The International Satisfiability Modulo Theories (SMT) Competition.

**Home**

**Introduction**

**Benchmark Submission**

**Publications**

**SMT-LIB**

**Previous Editions**

In the new Proof Exhibition Track, teams can submit a proof-producing solver together with a proof checker for its proof format. We will compile and present the results, as well as assemble a panel of experts (not necessarily organizers) to do a qualitative assessment for each proof-producing solver, proof format, and proof checker.

Solver authors should provide two scripts with their solver. The first
script called `smtcomp_solver`

, should take the name of the
benchmark file as a single argument and run the solver on the benchmark.

As usual the benchmark is pre-processed, i.e., the identifiers are randomized
and the commands for producing proofs are added to the benchmark. The solver
needs to understand the option `:produce-proofs`

and the command `(get-proof)`

.
Solvers must respond to each command in the benchmark script with the answer
defined in the SMT-LIB format specification. There will be a `(check-sat)`

command for which `unsat`

should be output and a `(get-proof)`

command for
which the proof should be given as an s-expression according to the
SMT-LIB standard (the format is not specified otherwise).
Solvers that respond `unknown`

to the `(check-sat)`

command should respond
with an error to the following `(get-proof)`

command. Note that the error
result must be output to stdout.
In contrast to other tracks, anything written to stderr is ignored and the
output is saved for diagnostic purposes.

The second script, `smtcomp_checker`

, should take
the benchmark file name as first argument and the stdout output of the
solver script as second argument. Note that this output will
usually start with the `unsat`

result of the `(check-sat)`

command, which the checker must either parse or skip.

The checker should check the proof within the output and provide the result
to stdout. Output printed to stderr is ignored (and saved for diagnostics).
The first line of the proof checker result should be either
`valid`

, `invalid`

, `holey`

, `sat`

, or `unknown`

.
The answer `valid`

must only be given when the checker certifies that the
given proof justifies the unsatisfiability of the given benchmark.
A checker that returns `valid`

to a satisfiable benchmark is deemed to be
unsound.
The answer `invalid`

should be returned if the proof is errorneous or
otherwise malformed.
If the proof checker determines that the proof is valid but it contains
holes, i.e., steps that are not checked for correctness, the answer should
be `holey`

.
The answer `sat`

should be given if the solver claimed that the benchmark
is satisfiable and `unknown`

should be given if (1) the solver answered
`unknown`

, (2) it answered `unsat`

but did not give a proof, or (3) the
solver gave an error result.

After the first line, the proof checker can provide arbitrary `key=value`

pairs. These will be collected in the final result table and can include
for example information about the number of proof steps, the number of nodes
in the proof, the number of holes, the number of different proof rules, etc.

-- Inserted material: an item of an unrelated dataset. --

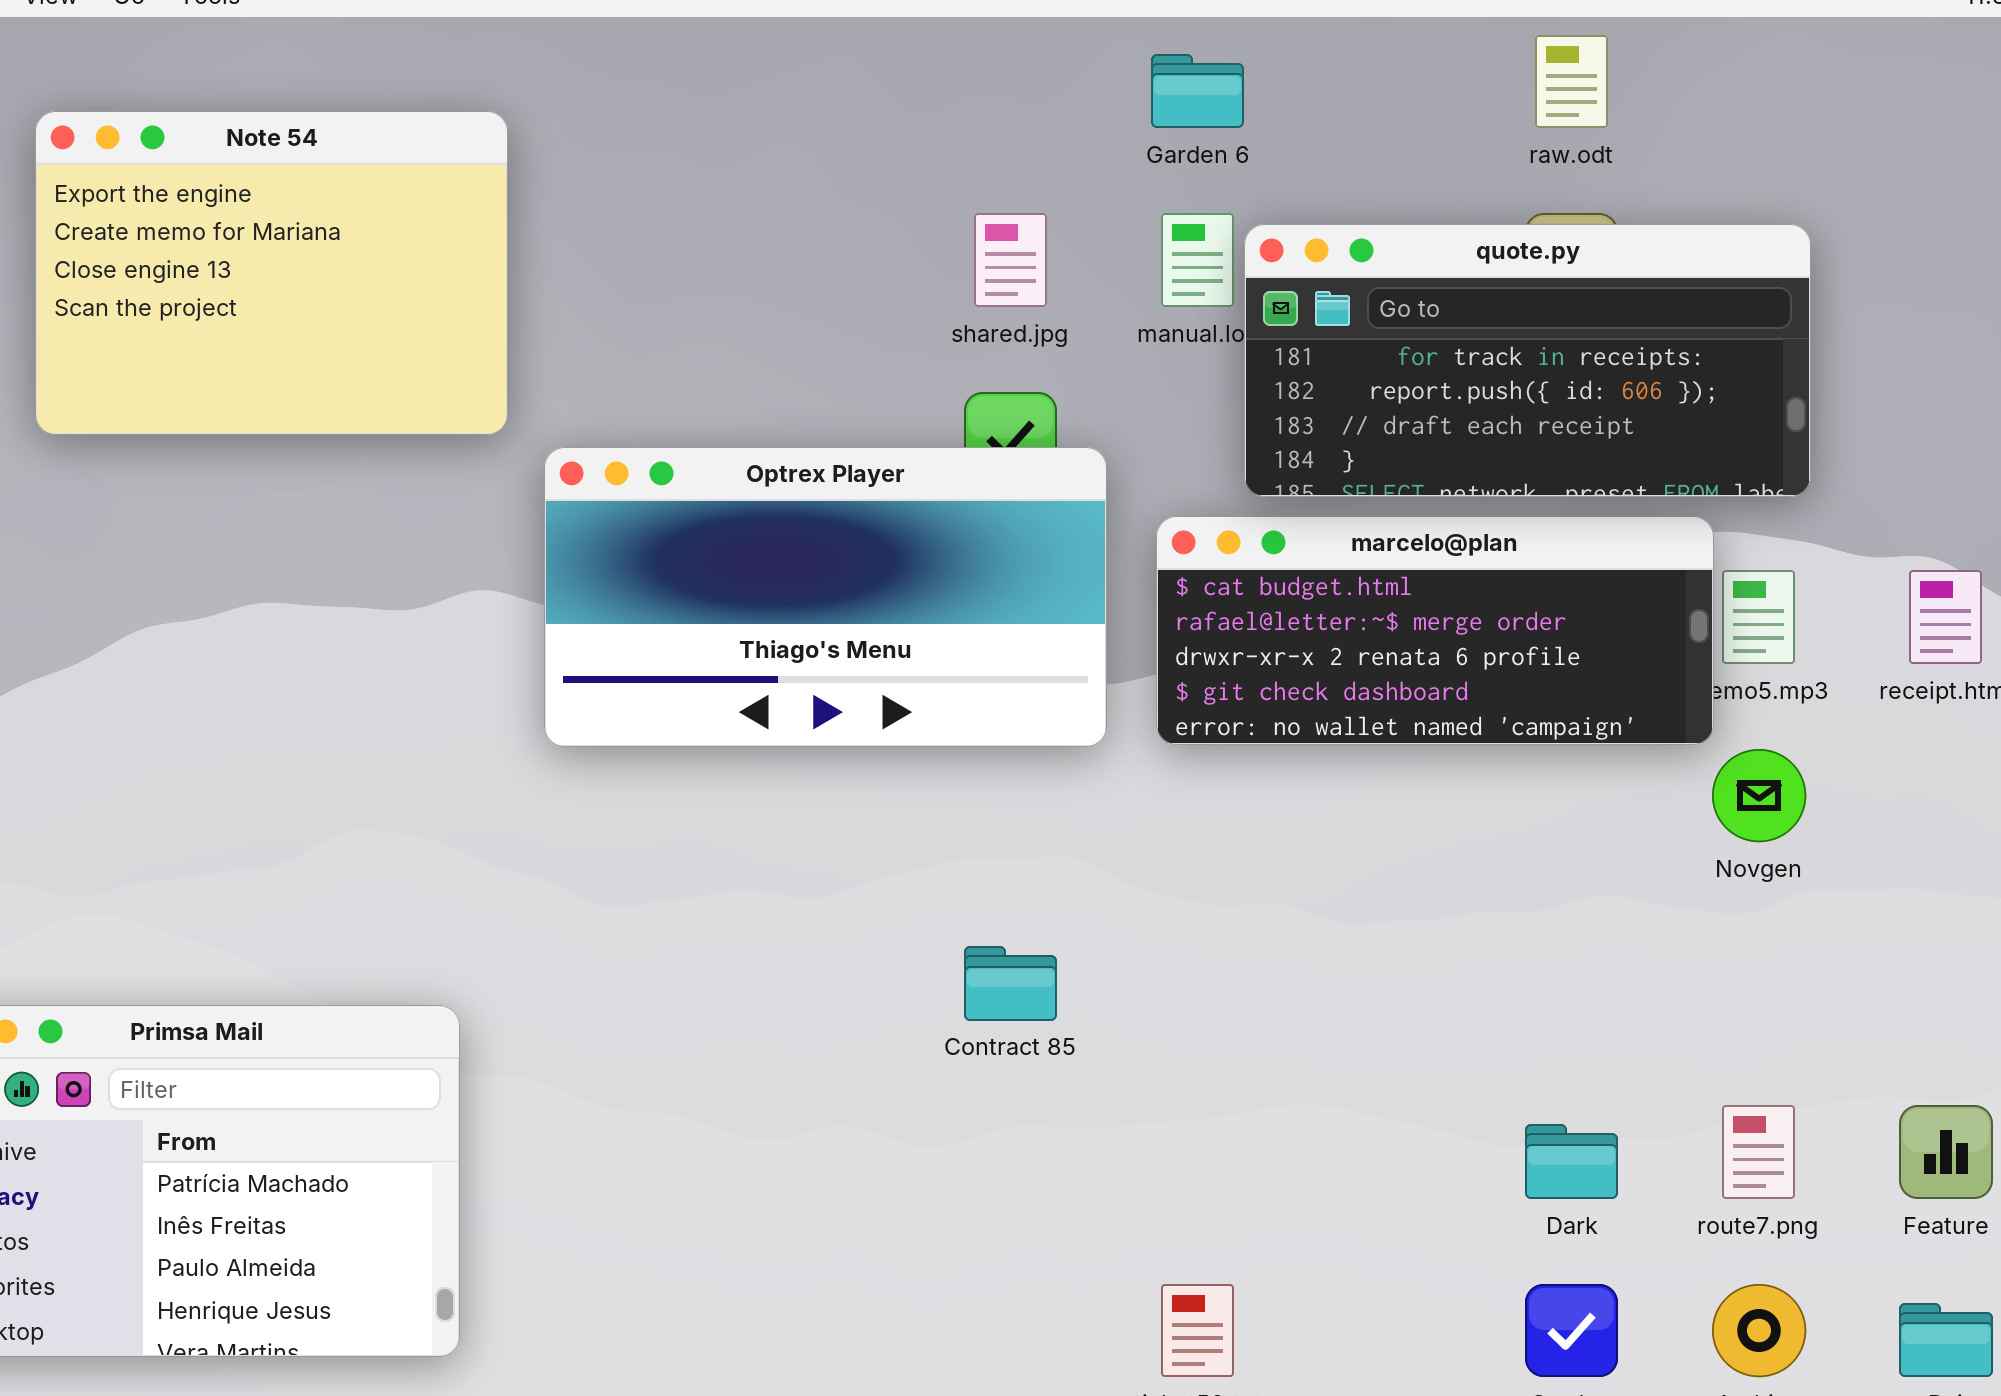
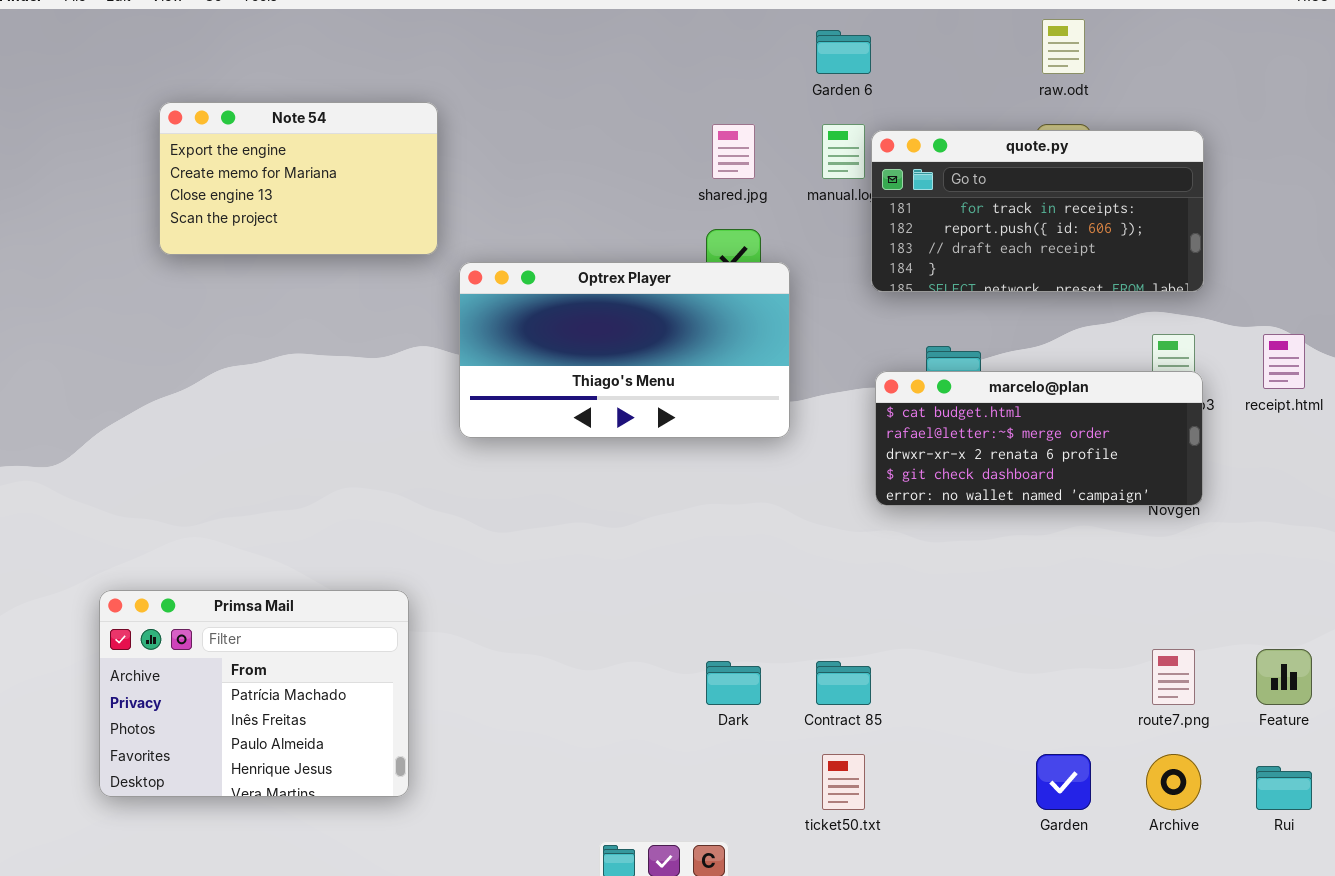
Note 54: [35,111,508,435] -> [159,102,438,255], resized
marcelo@plan: [1156,516,1714,745] -> [875,371,1203,506], moved
Contract 85: [964,946,1057,1021] -> [816,661,871,705], moved
Dark: [1525,1124,1618,1199] -> [706,661,761,705], moved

The result of a solver is considered erroneous if the proof checker
returns `sat`

or `invalid`

.
Since the proof exhibition track is non-competitive and we are not fixing
the definition of a valid proof, there will be no score computed for this
track.

A proof checker is unsound if it returns `valid`

for an (invalid) proof
of a satisfiable benchmark.
Thus, a proof checker must also check that the formula that was proved
corresponds to the benchmark given. Soundness of the proof checker is
a central criterion by which the participants will be judged.

This track will use a wall-clock time limit of 20 minutes per solver/benchmark pair. This time limit includes the time for proof checking. We will record the times for each stage.

Solvers in this track will be wrapped in the competition to include the script starexec_run_proof. This script will call the solver and checker script.

If you participate in the proof track, you should include the
script mentioned above in your solver binary.
You can submit a single solver binary for all tracks, by providing a
`starexec_run_default`

script for the other tracks. You also
need to create `smtcomp_solver`

and `smtcomp_checker`

scripts for the
proof exhibition track. You can also create more configurations
for the other tracks by adding a corresponding `starexec_run_`

*track*
script.

As mentioned above the proof checker can add arbitrary key-value pairs that will be collected in the results. To standardize the results, we suggest that proof checkers print the following key-value pairs:

- holes: number of unchecked axioms or rewrite rules (that can introduce unsoundness),
- axioms: number of checked axioms or rewrite rules,
- steps: number of proof steps (in some proof-specific granularity),
- assertions: number of asserted formulas used in the proof.